In 2015, there were 500 nonprofits in Puerto Rico, with $2.8 billion in revenue. Houston, in contrast, had 4,500 nonprofits in 2015, generating $24.6 billion in revenue. Assuming most of Puerto Rico’s local nonprofits have also been impacted by Hurricane Maria, whether the sector currently has the infrastructure to rise to mitigate the level of devastation that has taken place remains unclear, especially when its capacity may have been underdeveloped in the first place.
For reference, Hurricane Katrina was also characterized by a weak initial state response, and the nonprofit sector had neither the organizational structure nor the resources to meet immediate needs. However, the level of donations and support post-Katrina helped drive overall nonprofit growth in New Orleans and bolster the sector’s role in rebuilding efforts. In 2012, Urban Institute found that one in seven New Orleans nonprofits were started in direct response to Hurricane Katrina.
So, as notable public figures step up to donate significant contributions for Puerto Rico’s recovery and many organizations and local groups coordinate funding efforts to provide more aid and support, it is important that donors and the public maintain reasonable expectations of nonprofits in alleviating the effects of disasters.
- Nonprofits and philanthropy cannot do it alone. Recovery work cannot occur on the same scale without philanthropy, but rebuilding requires resources from all sectors. After 9/11, philanthropy contributed 10 percent of the resources made available to recovery efforts. The remaining 90 percent—approximately $27 billion—came from public funds.
- Zero in on capacity and funding weaknesses. The nonprofit sector in Puerto Rico will need adequate resources to provide critical services at an unprecedented scale. To bolster the capacity of the local sector, donors should be strategic about expanding operating support and providing resources for organizations to build infrastructure.

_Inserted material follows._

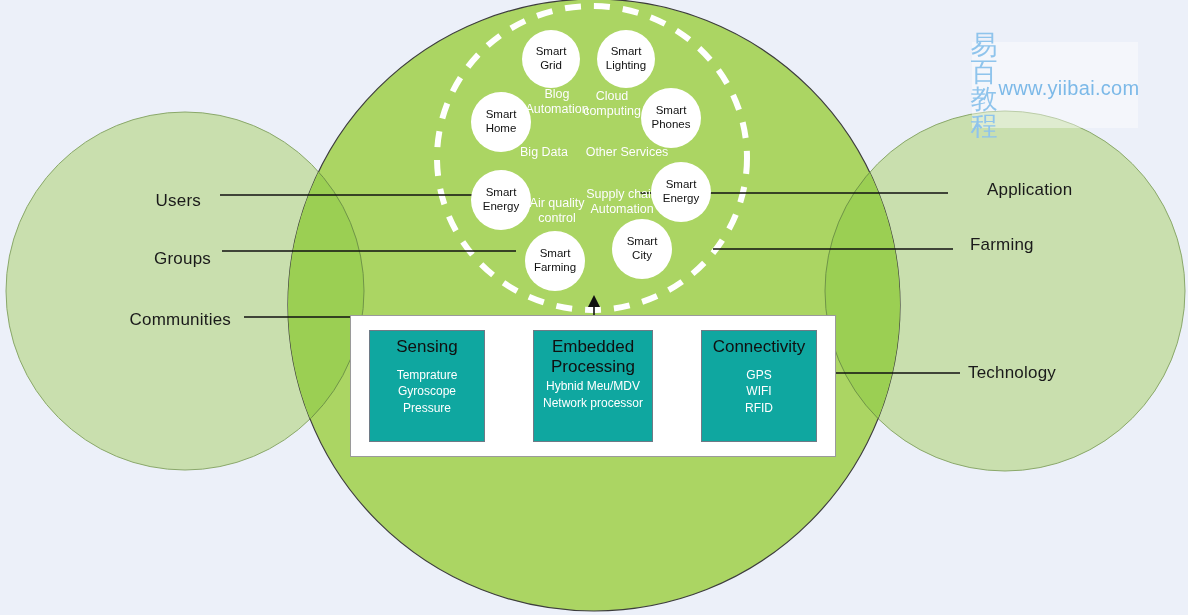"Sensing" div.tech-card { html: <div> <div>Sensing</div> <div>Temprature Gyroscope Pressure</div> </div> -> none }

- Recovery is a long-term philanthropic commitment. After disasters, nonprofits often collect large-scale resources for immediate relief, in contributions of money and time. Hurricane Harvey has already seen businesses donate over $157 million toward relief efforts. But long-term recovery efforts will require philanthropic investment in the region for years to come.

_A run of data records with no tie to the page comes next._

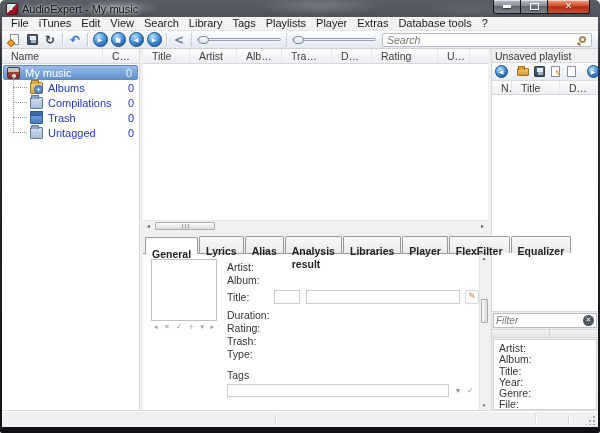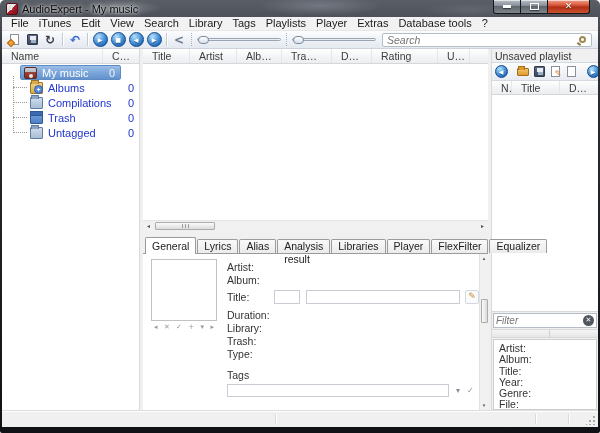"My music" .tree-row.selected { margin: 0 18px -> 0 1px }
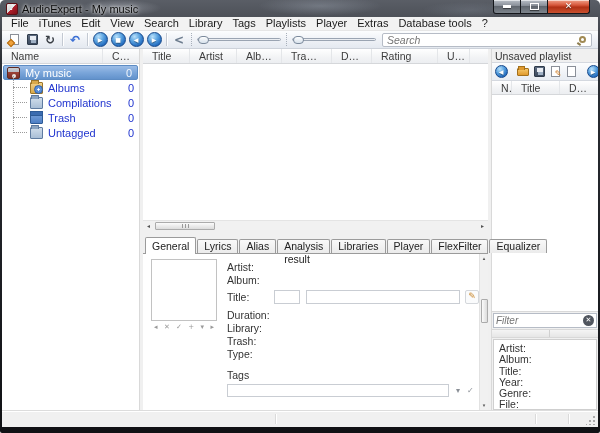"General" .tab { font-weight: none -> bold; padding: 0 6px -> 8px 6px }
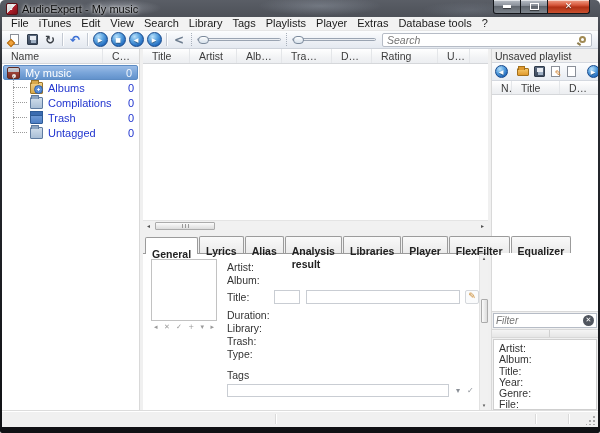"Library:" span.flabel { text: Library -> Rating }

Although immediate needs continue to emerge from this crisis, the catastrophic damage demands a comprehensive and timely ongoing response to ensure Puerto Ricans can rebuild their communities and lives with dignity and with the resources they deserve.
It is important that philanthropists, foundations, and the public donate and drive resources to disaster-stricken areas like Puerto Rico and the US Virgin Islands. But the nonprofit sector functions most effectively in responding to disasters as a complement, not a substitute for government and private efforts.
The scale of the crisis facing Puerto Rico requires a response that marries and engages advantages across sectors and functions with real partnership between philanthropy, nonprofits, government, and the private sector.